(Exercise description):
In the piece on the Jeep 75th Anniversary event, who is named as Jeep's UK head of brand?
--- start Text block ---
As we arrived at the Jeep 75th Anniversary event in Yorkshire, the first thing we saw was a reminder of what this brand is about – a Second World War Willys-Jeep.
There are many brands that claim to offer models that can ‘go anywhere’ – most notably that British institution Land Rover. But the very first Land Rover, launched in 1948, was an attempt to build on a 4×4 that had been launched in 1941 as the US military’s vehicle of choice, and as a result had found itself in every corner of the world as part of America’s global war effort – the Jeep.
Some say that the seven bars on the grille of every Jeep, perhaps the most famous aspect of the brand apart from that go-anywhere ability, is because it was the first vehicle to drive on all seven continents – others that the bars represent the seven wonders of the natural world, the seven seas… there are many stories.
Seven years ago, however, Jeep was in danger of writing its final stories. The financial crash was bringing the US auto industry to its knees, and Jeep owner Chrysler found itself filing for bankruptcy. The proverbial ‘white knight’ was Sergio Marchionne, head of Fiat, and Chrysler, and therefore Jeep, was merged into the Italian state brand to become Fiat Chrysler Automobiles.
Four years later Marchionne released his five-year growth plan for FCA, and with the SUV market booming Jeep was the prime focus, set to move “into territory where it’s never been before.” From 497,000 global sales in 2008, Jeep exceeded a million for the first time in 2014, followed by an even better year in 2015.
The UK has played a big part in that success. “We’ve had tough times but we are having real fun now because we are doing really well,” say Jeep’s UK head of brand Damien Dally.
“(In percentage terms) 2013 saw us record the biggest growth on the UK market except MG and SsangYong,” Dally tells us. “In 2015 we were the fastest growing of all.”
And the momentum is continuing. At the end of 2015 Jeep’s 10,794 vehicles registered was 176 per cent better than in 2014. By the end of September 2016, the figure was 11,762, 39 per cent up.
The one model that has transformed Jeep’s fortunes is the first we drive – the Renegade is a stylish SUV to properly compete in today’s mushrooming market, but it is still a Jeep. We are left in no doubt of that as the route directs us across the middle of a Yorkshire moor and up a ‘road’ that is nothing more than large slabs of rock at all sorts of crazy angles to each other.
--- end Text block ---
--- start Recorded data ---
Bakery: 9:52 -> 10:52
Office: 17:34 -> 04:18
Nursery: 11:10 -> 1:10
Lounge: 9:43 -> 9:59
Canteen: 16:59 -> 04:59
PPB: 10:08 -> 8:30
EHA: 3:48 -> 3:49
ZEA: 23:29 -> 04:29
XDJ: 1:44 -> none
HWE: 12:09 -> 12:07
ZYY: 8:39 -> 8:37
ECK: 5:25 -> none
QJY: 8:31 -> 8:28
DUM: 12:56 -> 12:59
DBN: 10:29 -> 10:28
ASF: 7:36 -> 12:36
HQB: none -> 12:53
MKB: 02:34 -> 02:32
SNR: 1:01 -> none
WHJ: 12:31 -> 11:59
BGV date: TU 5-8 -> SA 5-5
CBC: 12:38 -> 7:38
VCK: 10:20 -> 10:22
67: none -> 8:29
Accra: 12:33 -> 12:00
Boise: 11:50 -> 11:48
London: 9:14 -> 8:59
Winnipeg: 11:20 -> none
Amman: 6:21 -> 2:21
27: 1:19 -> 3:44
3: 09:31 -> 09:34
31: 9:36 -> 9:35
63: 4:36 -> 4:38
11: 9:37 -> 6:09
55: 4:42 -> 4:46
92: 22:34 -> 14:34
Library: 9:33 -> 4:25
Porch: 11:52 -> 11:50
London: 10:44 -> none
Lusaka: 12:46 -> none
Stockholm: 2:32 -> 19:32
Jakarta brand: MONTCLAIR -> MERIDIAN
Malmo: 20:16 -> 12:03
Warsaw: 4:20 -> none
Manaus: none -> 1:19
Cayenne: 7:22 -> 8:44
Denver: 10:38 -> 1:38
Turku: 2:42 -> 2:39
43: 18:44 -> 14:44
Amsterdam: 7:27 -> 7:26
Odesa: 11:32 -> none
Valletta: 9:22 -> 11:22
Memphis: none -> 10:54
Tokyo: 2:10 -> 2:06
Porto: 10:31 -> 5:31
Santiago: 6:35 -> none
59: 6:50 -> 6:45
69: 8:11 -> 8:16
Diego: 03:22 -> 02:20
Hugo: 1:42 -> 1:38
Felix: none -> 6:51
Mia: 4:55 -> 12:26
--- end Recorded data ---
(Full response):
Damien Dally